GOAL OF THE EXERCISE
What is needed is an exact transcription of every record, minus the pictures.

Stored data
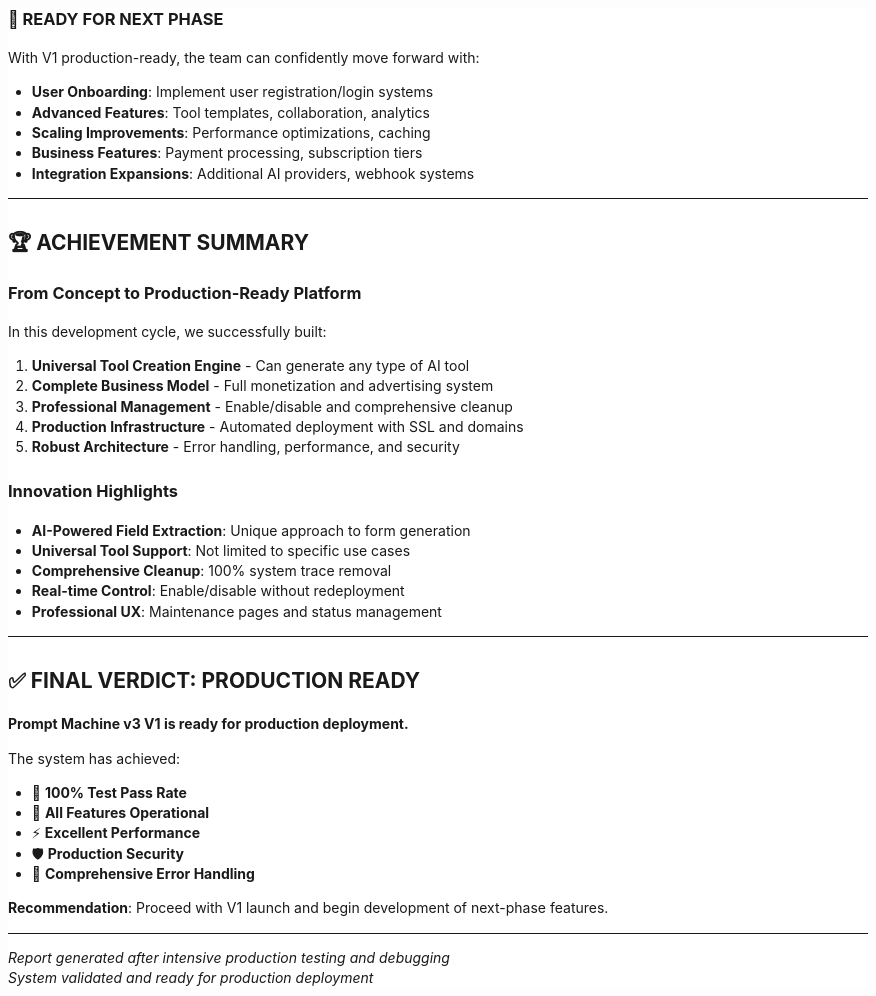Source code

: ### 🎯 READY FOR NEXT PHASE
With V1 production-ready, the team can confidently move forward with:
- **User Onboarding**: Implement user registration/login systems
- **Advanced Features**: Tool templates, collaboration, analytics
- **Scaling Improvements**: Performance optimizations, caching
- **Business Features**: Payment processing, subscription tiers
- **Integration Expansions**: Additional AI providers, webhook systems

---

## 🏆 ACHIEVEMENT SUMMARY

### From Concept to Production-Ready Platform
In this development cycle, we successfully built:

1. **Universal Tool Creation Engine** - Can generate any type of AI tool
2. **Complete Business Model** - Full monetization and advertising system  
3. **Professional Management** - Enable/disable and comprehensive cleanup
4. **Production Infrastructure** - Automated deployment with SSL and domains
5. **Robust Architecture** - Error handling, performance, and security

### Innovation Highlights
- **AI-Powered Field Extraction**: Unique approach to form generation
- **Universal Tool Support**: Not limited to specific use cases
- **Comprehensive Cleanup**: 100% system trace removal
- **Real-time Control**: Enable/disable without redeployment
- **Professional UX**: Maintenance pages and status management

---

## ✅ FINAL VERDICT: PRODUCTION READY

**Prompt Machine v3 V1 is ready for production deployment.**

The system has achieved:
- 🎯 **100% Test Pass Rate**
- 🚀 **All Features Operational**  
- ⚡ **Excellent Performance**
- 🛡️ **Production Security**
- 🔧 **Comprehensive Error Handling**

**Recommendation**: Proceed with V1 launch and begin development of next-phase features.

---

*Report generated after intensive production testing and debugging*  
*System validated and ready for production deployment*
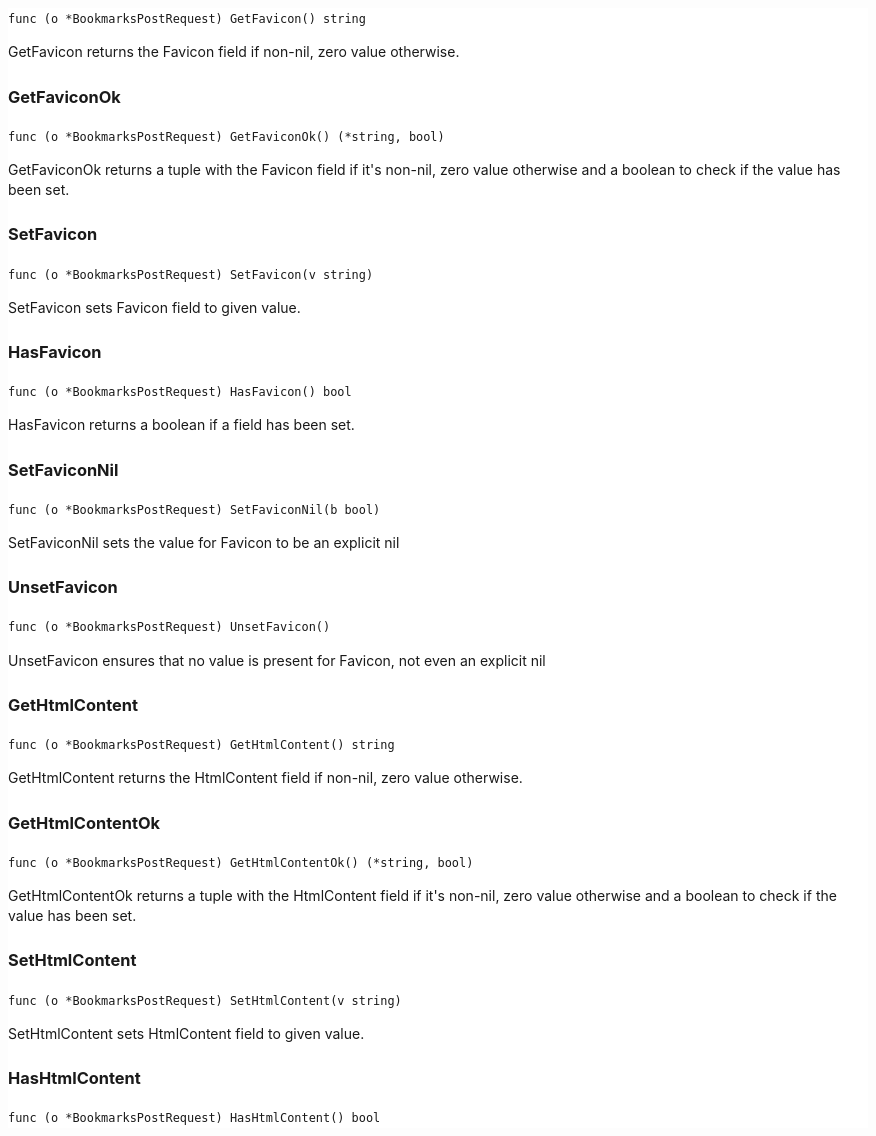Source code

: `func (o *BookmarksPostRequest) GetFavicon() string`

GetFavicon returns the Favicon field if non-nil, zero value otherwise.

### GetFaviconOk

`func (o *BookmarksPostRequest) GetFaviconOk() (*string, bool)`

GetFaviconOk returns a tuple with the Favicon field if it's non-nil, zero value otherwise
and a boolean to check if the value has been set.

### SetFavicon

`func (o *BookmarksPostRequest) SetFavicon(v string)`

SetFavicon sets Favicon field to given value.

### HasFavicon

`func (o *BookmarksPostRequest) HasFavicon() bool`

HasFavicon returns a boolean if a field has been set.

### SetFaviconNil

`func (o *BookmarksPostRequest) SetFaviconNil(b bool)`

 SetFaviconNil sets the value for Favicon to be an explicit nil

### UnsetFavicon
`func (o *BookmarksPostRequest) UnsetFavicon()`

UnsetFavicon ensures that no value is present for Favicon, not even an explicit nil
### GetHtmlContent

`func (o *BookmarksPostRequest) GetHtmlContent() string`

GetHtmlContent returns the HtmlContent field if non-nil, zero value otherwise.

### GetHtmlContentOk

`func (o *BookmarksPostRequest) GetHtmlContentOk() (*string, bool)`

GetHtmlContentOk returns a tuple with the HtmlContent field if it's non-nil, zero value otherwise
and a boolean to check if the value has been set.

### SetHtmlContent

`func (o *BookmarksPostRequest) SetHtmlContent(v string)`

SetHtmlContent sets HtmlContent field to given value.

### HasHtmlContent

`func (o *BookmarksPostRequest) HasHtmlContent() bool`
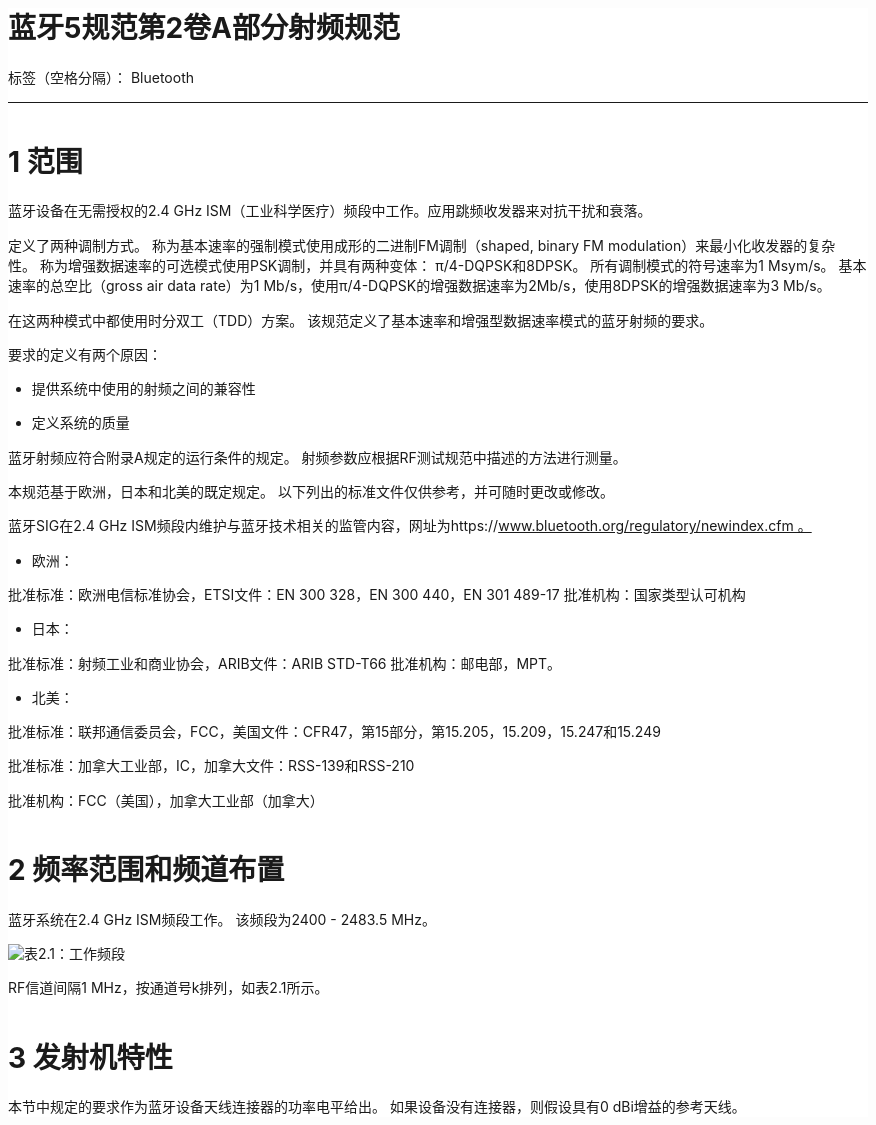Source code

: ﻿# 蓝牙5规范第2卷A部分射频规范

标签（空格分隔）： Bluetooth

---

# 1 范围

蓝牙设备在无需授权的2.4 GHz ISM（工业科学医疗）频段中工作。应用跳频收发器来对抗干扰和衰落。

定义了两种调制方式。 称为基本速率的强制模式使用成形的二进制FM调制（shaped, binary FM modulation）来最小化收发器的复杂性。 称为增强数据速率的可选模式使用PSK调制，并具有两种变体： π/4-DQPSK和8DPSK。 所有调制模式的符号速率为1 Msym/s。 基本速率的总空比（gross air data rate）为1 Mb/s，使用π/4-DQPSK的增强数据速率为2Mb/s，使用8DPSK的增强数据速率为3 Mb/s。

在这两种模式中都使用时分双工（TDD）方案。 该规范定义了基本速率和增强型数据速率模式的蓝牙射频的要求。

要求的定义有两个原因：

- 提供系统中使用的射频之间的兼容性

- 定义系统的质量

蓝牙射频应符合附录A规定的运行条件的规定。 射频参数应根据RF测试规范中描述的方法进行测量。

本规范基于欧洲，日本和北美的既定规定。 以下列出的标准文件仅供参考，并可随时更改或修改。

蓝牙SIG在2.4 GHz ISM频段内维护与蓝牙技术相关的监管内容，网址为https://www.bluetooth.org/regulatory/newindex.cfm 。

- 欧洲：

批准标准：欧洲电信标准协会，ETSI文件：EN 300 328，EN 300 440，EN 301 489-17
批准机构：国家类型认可机构

- 日本：

批准标准：射频工业和商业协会，ARIB文件：ARIB STD-T66
批准机构：邮电部，MPT。

- 北美：

批准标准：联邦通信委员会，FCC，美国文件：CFR47，第15部分，第15.205，15.209，15.247和15.249

批准标准：加拿大工业部，IC，加拿大文件：RSS-139和RSS-210

批准机构：FCC（美国），加拿大工业部（加拿大）

# 2 频率范围和频道布置

蓝牙系统在2.4 GHz ISM频段工作。 该频段为2400 - 2483.5 MHz。

![表2.1：工作频段](http://upload-images.jianshu.io/upload_images/3764796-88f389ce1e3b9bff.png?imageMogr2/auto-orient/strip%7CimageView2/2/w/1240)

RF信道间隔1 MHz，按通道号k排列，如表2.1所示。

# 3 发射机特性

本节中规定的要求作为蓝牙设备天线连接器的功率电平给出。 如果设备没有连接器，则假设具有0 dBi增益的参考天线。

EXERCISE SOLUTION
Source code

: ### 🎯 READY FOR NEXT PHASE
With V1 production-ready, the team can confidently move forward with:
- **User Onboarding**: Implement user registration/login systems
- **Advanced Features**: Tool templates, collaboration, analytics
- **Scaling Improvements**: Performance optimizations, caching
- **Business Features**: Payment processing, subscription tiers
- **Integration Expansions**: Additional AI providers, webhook systems

---

## 🏆 ACHIEVEMENT SUMMARY

### From Concept to Production-Ready Platform
In this development cycle, we successfully built:

1. **Universal Tool Creation Engine** - Can generate any type of AI tool
2. **Complete Business Model** - Full monetization and advertising system  
3. **Professional Management** - Enable/disable and comprehensive cleanup
4. **Production Infrastructure** - Automated deployment with SSL and domains
5. **Robust Architecture** - Error handling, performance, and security

### Innovation Highlights
- **AI-Powered Field Extraction**: Unique approach to form generation
- **Universal Tool Support**: Not limited to specific use cases
- **Comprehensive Cleanup**: 100% system trace removal
- **Real-time Control**: Enable/disable without redeployment
- **Professional UX**: Maintenance pages and status management

---

## ✅ FINAL VERDICT: PRODUCTION READY

**Prompt Machine v3 V1 is ready for production deployment.**

The system has achieved:
- 🎯 **100% Test Pass Rate**
- 🚀 **All Features Operational**  
- ⚡ **Excellent Performance**
- 🛡️ **Production Security**
- 🔧 **Comprehensive Error Handling**

**Recommendation**: Proceed with V1 launch and begin development of next-phase features.

---

*Report generated after intensive production testing and debugging*  
*System validated and ready for production deployment*
Source code

: `func (o *BookmarksPostRequest) GetFavicon() string`

GetFavicon returns the Favicon field if non-nil, zero value otherwise.

### GetFaviconOk

`func (o *BookmarksPostRequest) GetFaviconOk() (*string, bool)`

GetFaviconOk returns a tuple with the Favicon field if it's non-nil, zero value otherwise
and a boolean to check if the value has been set.

### SetFavicon

`func (o *BookmarksPostRequest) SetFavicon(v string)`

SetFavicon sets Favicon field to given value.

### HasFavicon

`func (o *BookmarksPostRequest) HasFavicon() bool`

HasFavicon returns a boolean if a field has been set.

### SetFaviconNil

`func (o *BookmarksPostRequest) SetFaviconNil(b bool)`

 SetFaviconNil sets the value for Favicon to be an explicit nil

### UnsetFavicon
`func (o *BookmarksPostRequest) UnsetFavicon()`

UnsetFavicon ensures that no value is present for Favicon, not even an explicit nil
### GetHtmlContent

`func (o *BookmarksPostRequest) GetHtmlContent() string`

GetHtmlContent returns the HtmlContent field if non-nil, zero value otherwise.

### GetHtmlContentOk

`func (o *BookmarksPostRequest) GetHtmlContentOk() (*string, bool)`

GetHtmlContentOk returns a tuple with the HtmlContent field if it's non-nil, zero value otherwise
and a boolean to check if the value has been set.

### SetHtmlContent

`func (o *BookmarksPostRequest) SetHtmlContent(v string)`

SetHtmlContent sets HtmlContent field to given value.

### HasHtmlContent

`func (o *BookmarksPostRequest) HasHtmlContent() bool`
Source code

: ﻿# 蓝牙5规范第2卷A部分射频规范

标签（空格分隔）： Bluetooth

---

# 1 范围

蓝牙设备在无需授权的2.4 GHz ISM（工业科学医疗）频段中工作。应用跳频收发器来对抗干扰和衰落。

定义了两种调制方式。 称为基本速率的强制模式使用成形的二进制FM调制（shaped, binary FM modulation）来最小化收发器的复杂性。 称为增强数据速率的可选模式使用PSK调制，并具有两种变体： π/4-DQPSK和8DPSK。 所有调制模式的符号速率为1 Msym/s。 基本速率的总空比（gross air data rate）为1 Mb/s，使用π/4-DQPSK的增强数据速率为2Mb/s，使用8DPSK的增强数据速率为3 Mb/s。

在这两种模式中都使用时分双工（TDD）方案。 该规范定义了基本速率和增强型数据速率模式的蓝牙射频的要求。

要求的定义有两个原因：

- 提供系统中使用的射频之间的兼容性

- 定义系统的质量

蓝牙射频应符合附录A规定的运行条件的规定。 射频参数应根据RF测试规范中描述的方法进行测量。

本规范基于欧洲，日本和北美的既定规定。 以下列出的标准文件仅供参考，并可随时更改或修改。

蓝牙SIG在2.4 GHz ISM频段内维护与蓝牙技术相关的监管内容，网址为https://www.bluetooth.org/regulatory/newindex.cfm 。

- 欧洲：

批准标准：欧洲电信标准协会，ETSI文件：EN 300 328，EN 300 440，EN 301 489-17
批准机构：国家类型认可机构

- 日本：

批准标准：射频工业和商业协会，ARIB文件：ARIB STD-T66
批准机构：邮电部，MPT。

- 北美：

批准标准：联邦通信委员会，FCC，美国文件：CFR47，第15部分，第15.205，15.209，15.247和15.249

批准标准：加拿大工业部，IC，加拿大文件：RSS-139和RSS-210

批准机构：FCC（美国），加拿大工业部（加拿大）

# 2 频率范围和频道布置

蓝牙系统在2.4 GHz ISM频段工作。 该频段为2400 - 2483.5 MHz。

![表2.1：工作频段](http://upload-images.jianshu.io/upload_images/3764796-88f389ce1e3b9bff.png?imageMogr2/auto-orient/strip%7CimageView2/2/w/1240)

RF信道间隔1 MHz，按通道号k排列，如表2.1所示。

# 3 发射机特性

本节中规定的要求作为蓝牙设备天线连接器的功率电平给出。 如果设备没有连接器，则假设具有0 dBi增益的参考天线。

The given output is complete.